Met- and leu-enkephalins are endogenous opioid neuropeptides with potent analgesic, vasoactive, immunomodulatory and anti-apoptotic properties. We hypothesised that clinical or immunological variables of early systemic sclerosis (SSc) might be correlated to plasma enkephalin levels.

METHODS:

Plasma samples were collected at study entry of the Genetics versus Environment in Scleroderma Outcomes Study (GENISOS) cohort (early SSc, n=116). Plasma met-enkephalin and leu-enkephalin levels (microg/ml) were measured by high performance liquid chromatography (HPLC) and correlated to clinical and laboratory parameters in the GENISOS database. Statistical analyses were performed by nonparametric Wilcoxon rank sum tests and Pearson correlation coefficients.

» **Records supplied**
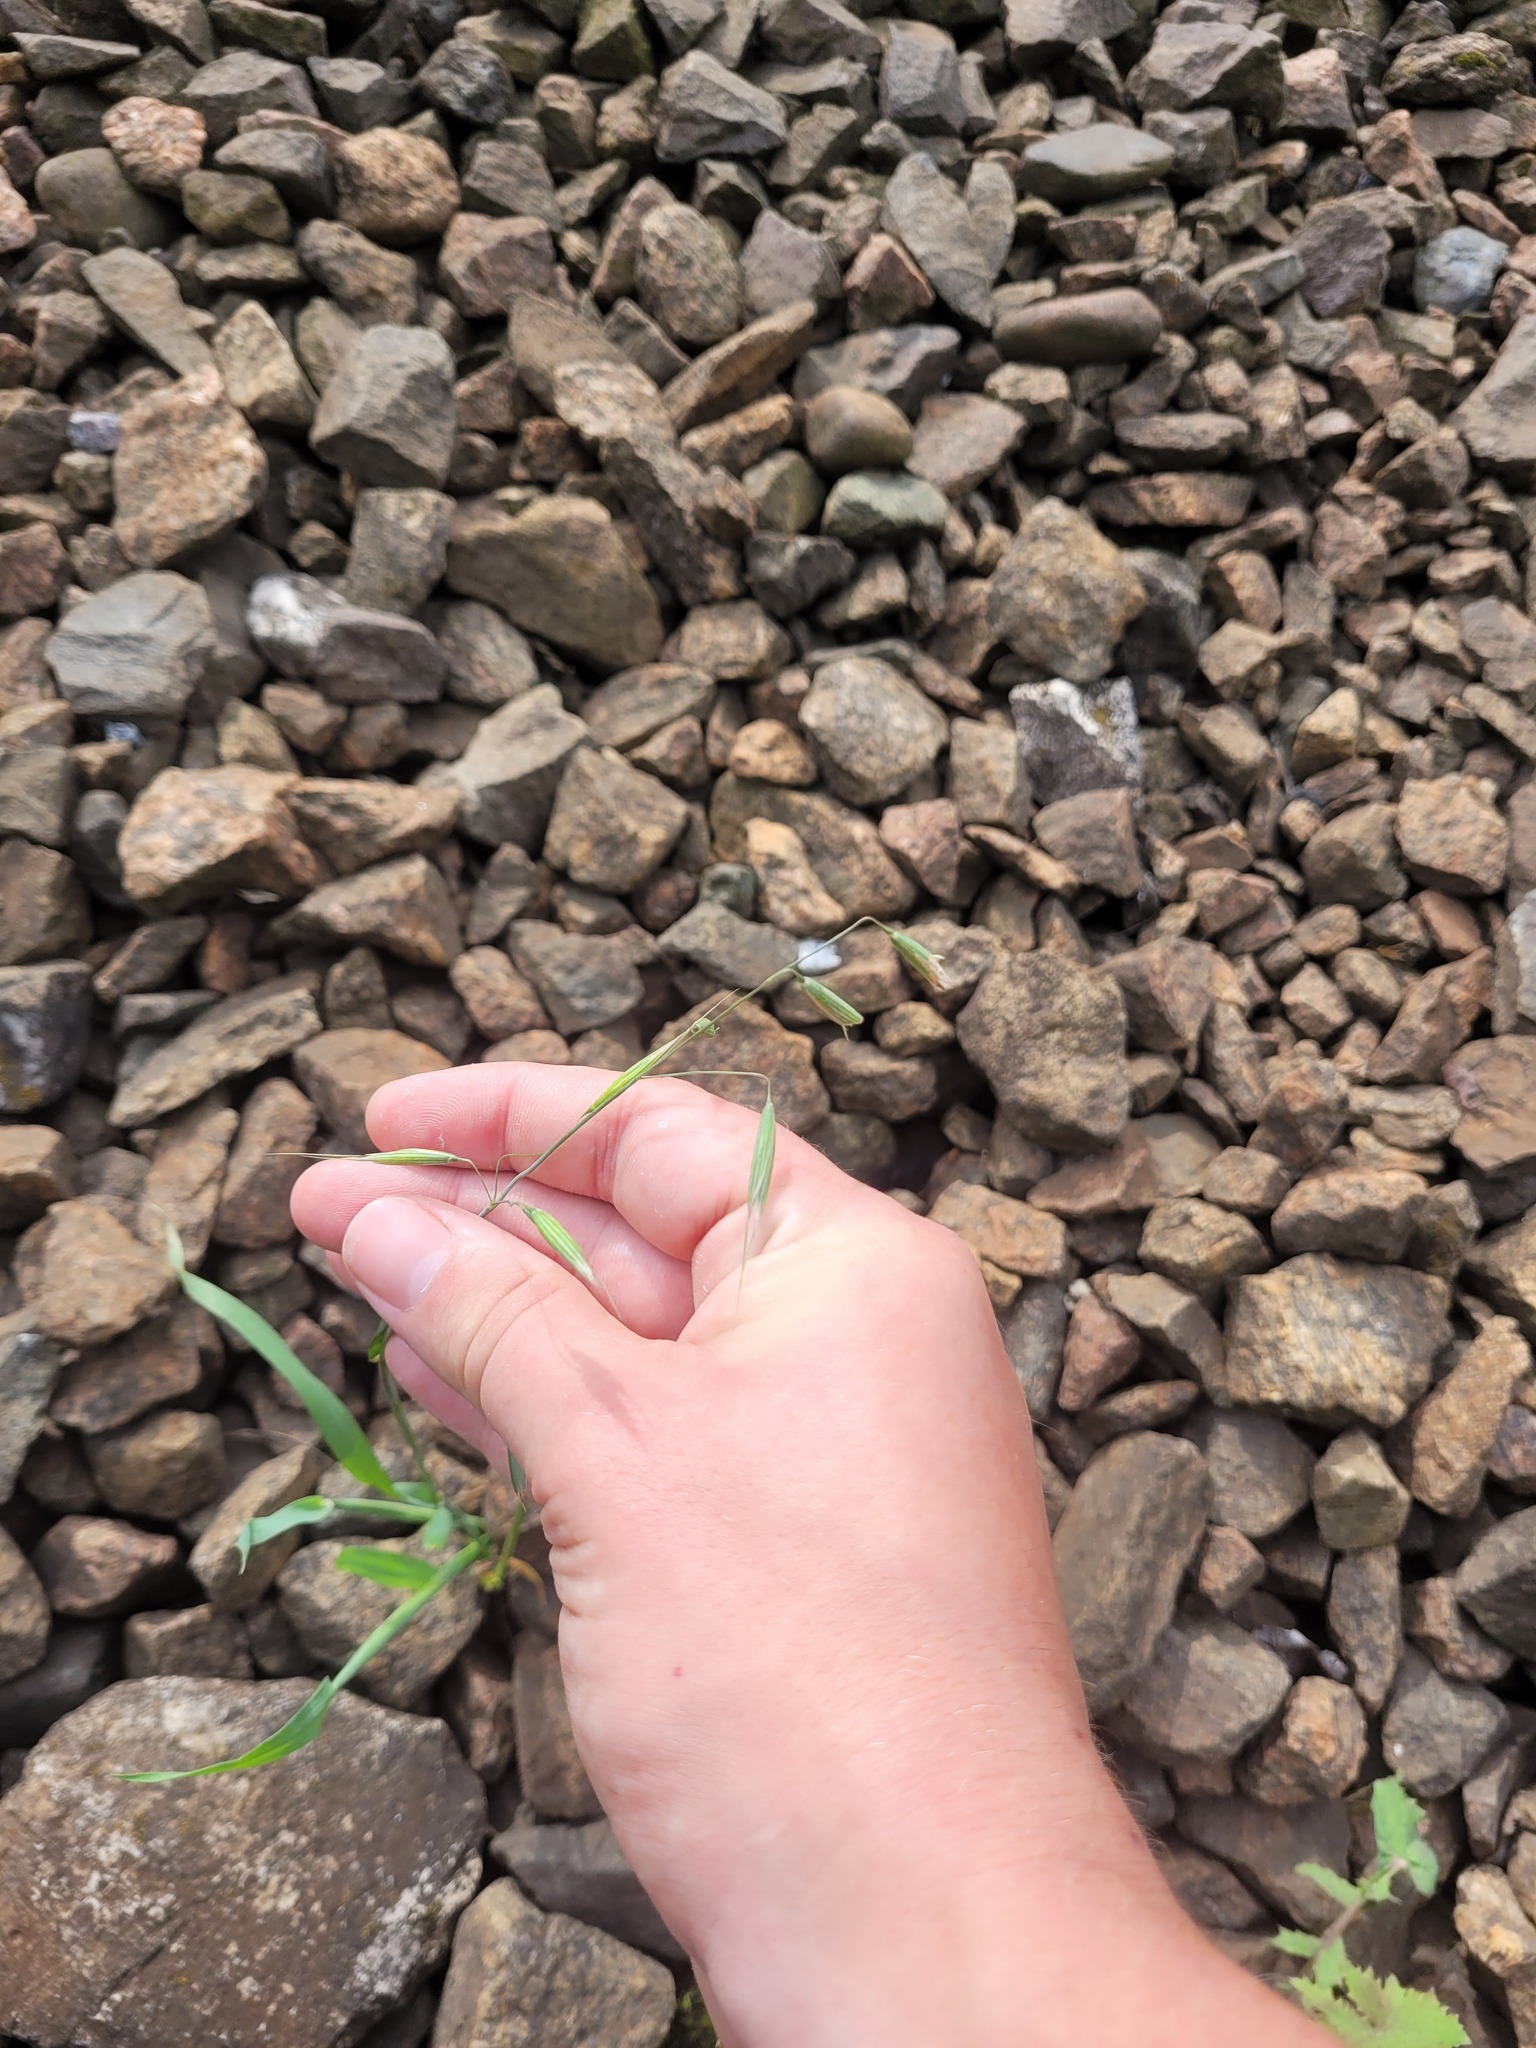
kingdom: Plantae
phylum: Tracheophyta
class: Liliopsida
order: Poales
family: Poaceae
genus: Avena
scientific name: Avena fatua
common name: Wild oat
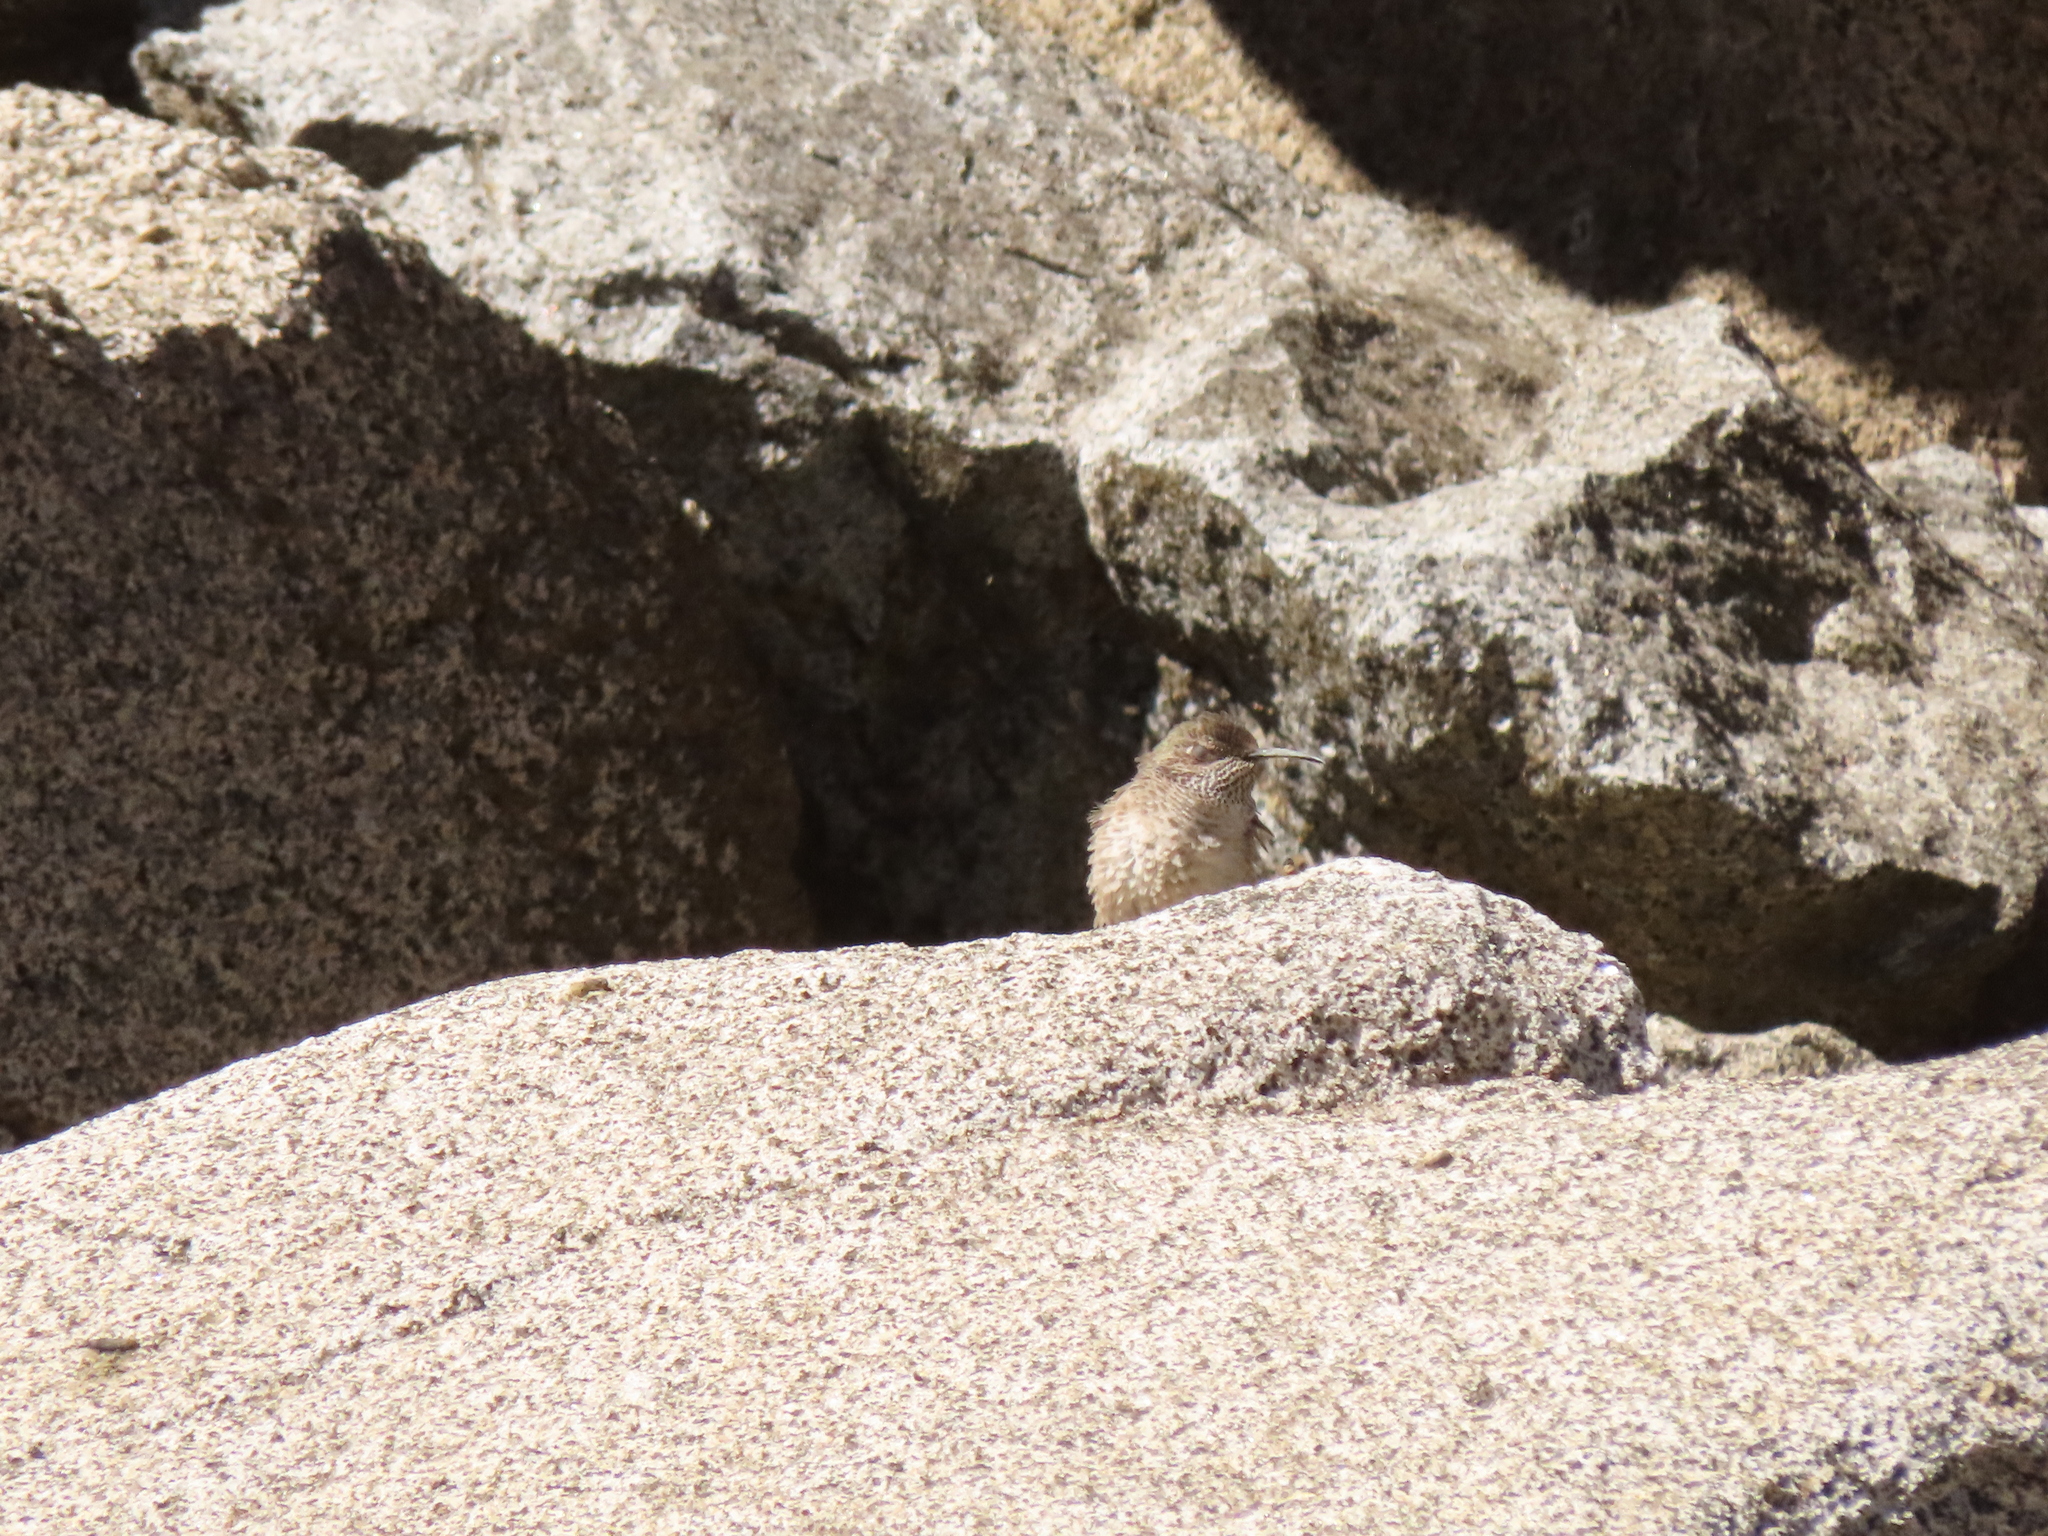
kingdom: Animalia
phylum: Chordata
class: Aves
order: Apodiformes
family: Trochilidae
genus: Oreotrochilus
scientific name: Oreotrochilus leucopleurus
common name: White-sided hillstar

» **Exercise prompt**
Reproduce the passage on plasma enkephalin levels in early systemic sclerosis word for word, in full.

» **Written reply**
Met- and leu-enkephalins are endogenous opioid neuropeptides with potent analgesic, vasoactive, immunomodulatory and anti-apoptotic properties. We hypothesised that clinical or immunological variables of early systemic sclerosis (SSc) might be correlated to plasma enkephalin levels.

METHODS:

Plasma samples were collected at study entry of the Genetics versus Environment in Scleroderma Outcomes Study (GENISOS) cohort (early SSc, n=116). Plasma met-enkephalin and leu-enkephalin levels (microg/ml) were measured by high performance liquid chromatography (HPLC) and correlated to clinical and laboratory parameters in the GENISOS database. Statistical analyses were performed by nonparametric Wilcoxon rank sum tests and Pearson correlation coefficients.